Defense Attorney Charles Lahey also argued a St. Joseph County Metro Homicide detective told Wilk’s stepfather she could only have her car back from evidence technicians in exchange for more interviews with Wilk and some of her family members.
Wilk, now 25, is facing two counts of felony neglect after she found her two-year-old son Isaac Dunner and four-year-old son Dominick Wilk unresponsive and locked in the trunk of her hot car around 3 p.m. on June 17, 2011 in the driveway of the home she shared with her mother and stepfather. The high temperature that day was 85 degrees.
Both boys died.
“A very big part of this case is who’s going to throw the first stone at this young lady,” Lahey told WSBT after court. “Every parent in the world has lost sight of their kids for a couple minutes.”
But deputy prosecuting attorney Mark Roule told the judge the statements Wilk willingly gave police on June 17 and four days after the incident on June 21 prove it wasn’t the first time the boys had slipped out of her sight or become trapped in the car.
“You’ll see the number of times she says they played in the car. It wasn’t just once or twice,” Roule said.
But Lahey countered those interviews should not be allowed because Metro Homicide officers never read Wilk her Miranda Rights letting her know she had a right to an attorney and never put her under arrest when she talked to them.
The young mother was not arrested until May 2012 – nearly one year after the incident happened – he pointed out, when a grand jury indicted her and the prosecutor’s office charged her.
Roule also said investigators interviewed at least two neighbors who saw Wilk’s children playing alone in the backyard near the swimming pool and in the front yard “a number of times.”

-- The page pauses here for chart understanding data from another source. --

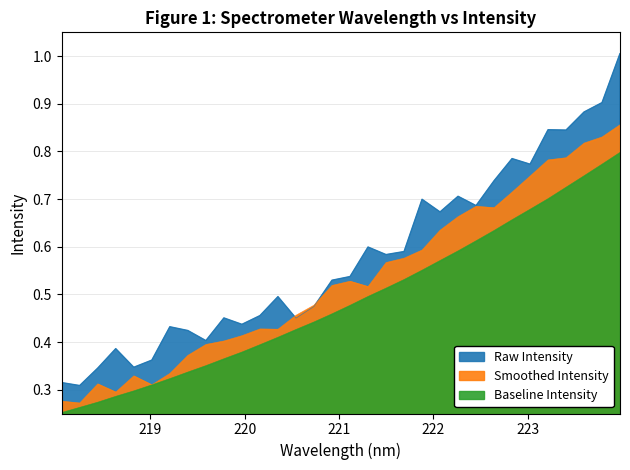

How many values are between 0 and 1?

32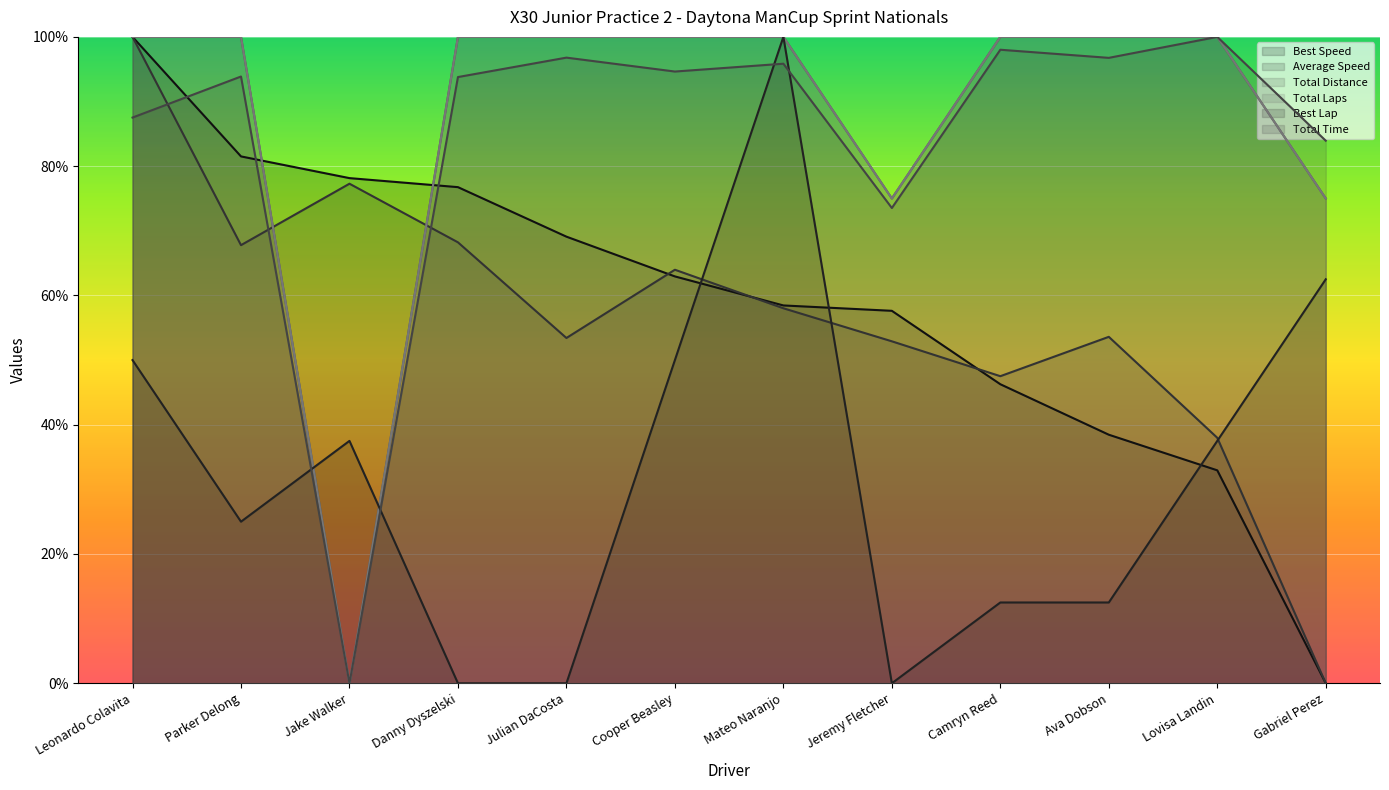

Is the value of Best Speed at Julian DaCosta greater than the value of Total Distance at Camryn Reed?

No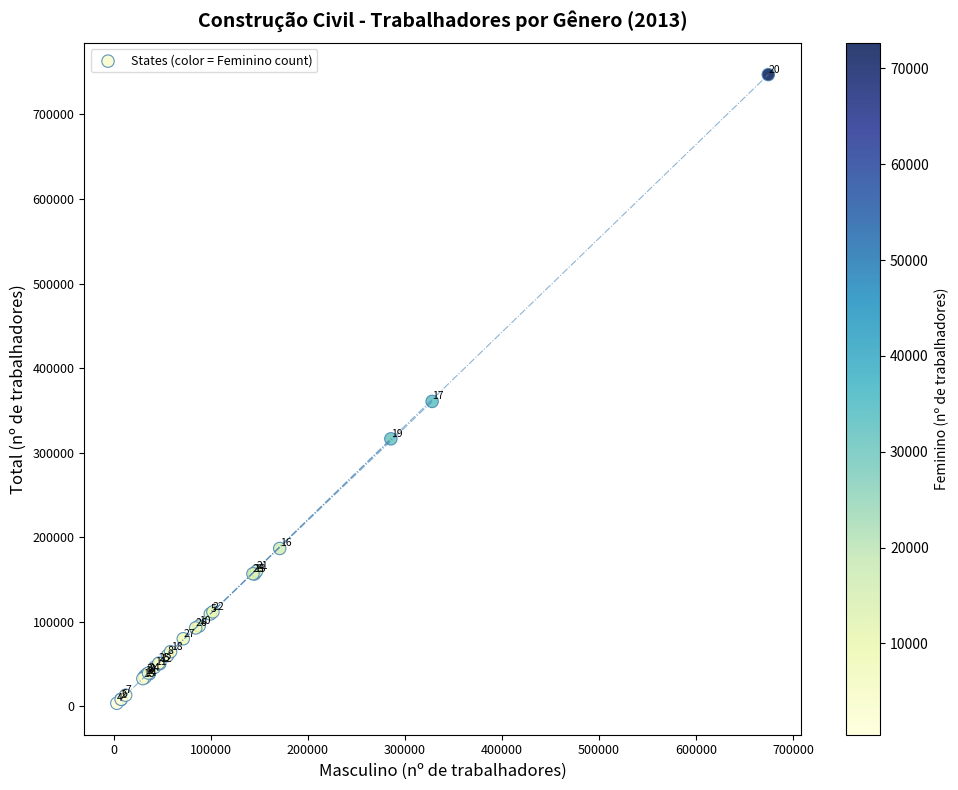

What Y value in the scatter plot is closest to 375308?

360561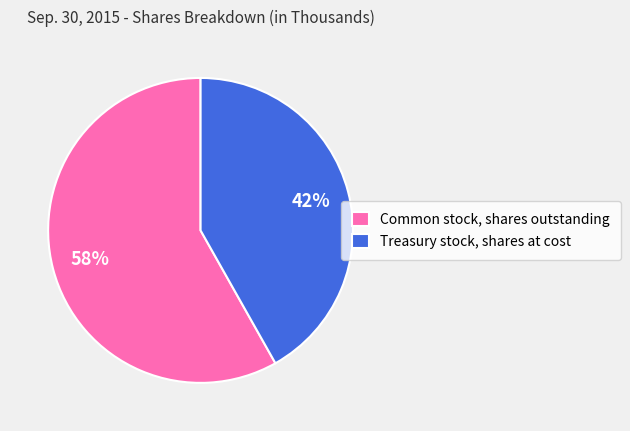

Approximately how many times larger is the value at Treasury stock, shares at cost compared to Common stock, shares outstanding?

0.7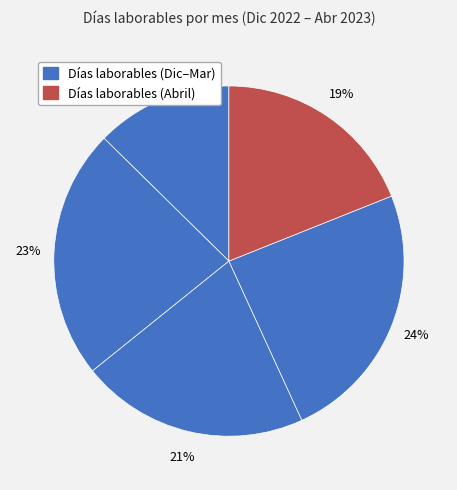

Which slice is the smallest?

Diciembre 2022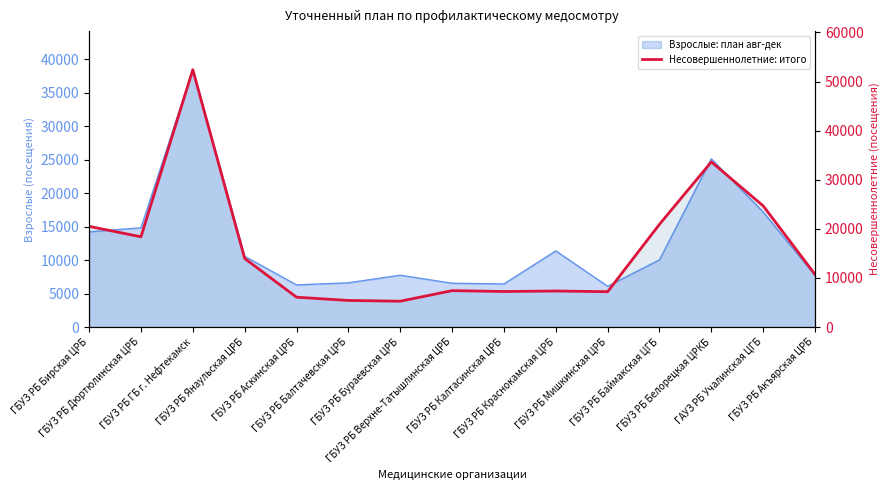

How many categories are shown in the chart?

15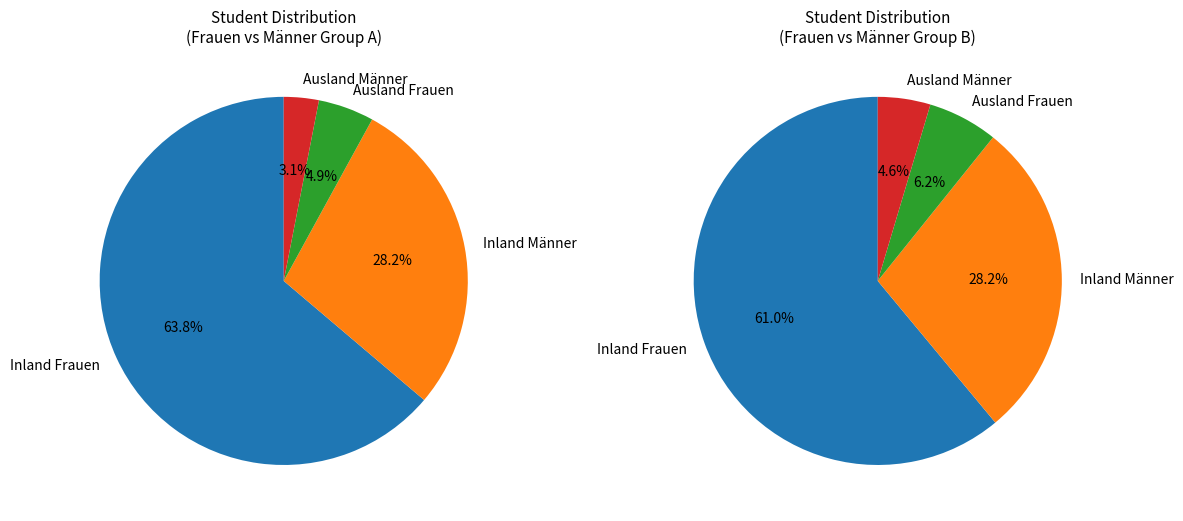

To the nearest percent, what is the average slice percentage?

25%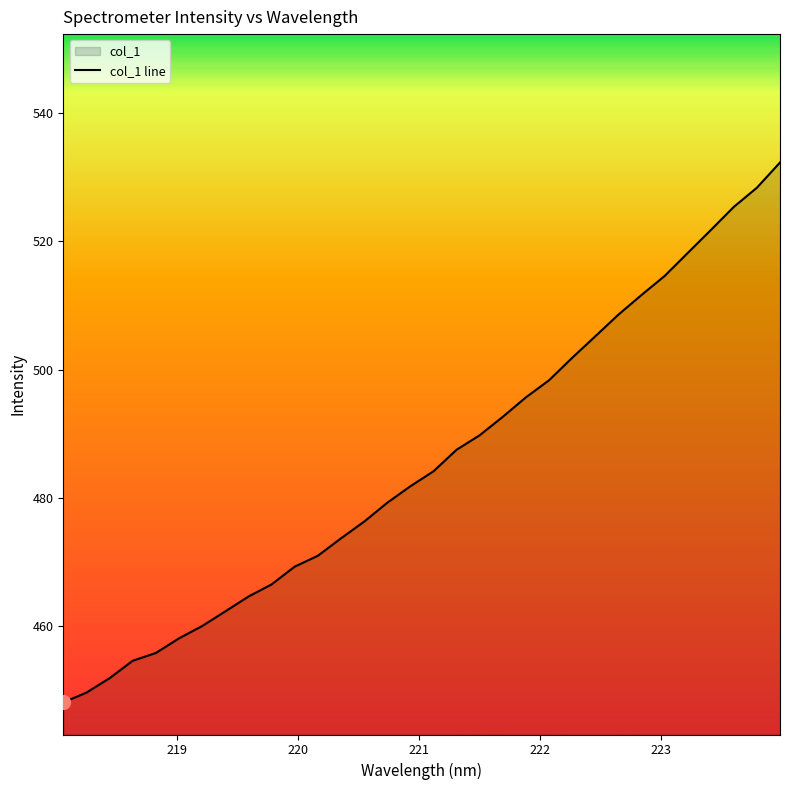

What is the value of the 19th point from the left?

489.8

“We don’t even know what date that was or if there was an adult somewhere else observing them that [the neighbors] couldn’t see them,” Lahey told WSBT. “And we have half a dozen or more neighbors who say these were ordinary people and that they supervised the children and the children were happy, they were well cared for.”
Metro Homicide impounded Wilk’s car to inspect it and try and determine how the boys got into the car. Both Wilk and her stepfather, Ralph Young, testified lead investigator Galen Pelletier told them they would not get the car back unless the family went to Metro Homicide on June 21 to give another statement.
“I would never do that to anybody. My whole basis as a police officer is on integrity and in 17 years of experience I never would do that,” Pelletier countered on the witness stand.
Wilk also briefly testified about finding her children in the trunk, saying she carried them inside, called 911 and tried to perform CPR on them until a neighbor, who is also a paramedic, arrived and took over.
As she wiped away tears, Wilk told the judge she wanted to ride in one of the two ambulances to the hospital but was told by police there wasn’t enough room. Instead, a New Carlisle police officer drove Wilk and the father of one of her children to Memorial Hospital’s emergency room.
Marnocha said he will listen to both the 20 minute statement Wilk gave Metro Homicide detectives at the hospital on June 17 and the interview that happened at Metro Homicide on June 21.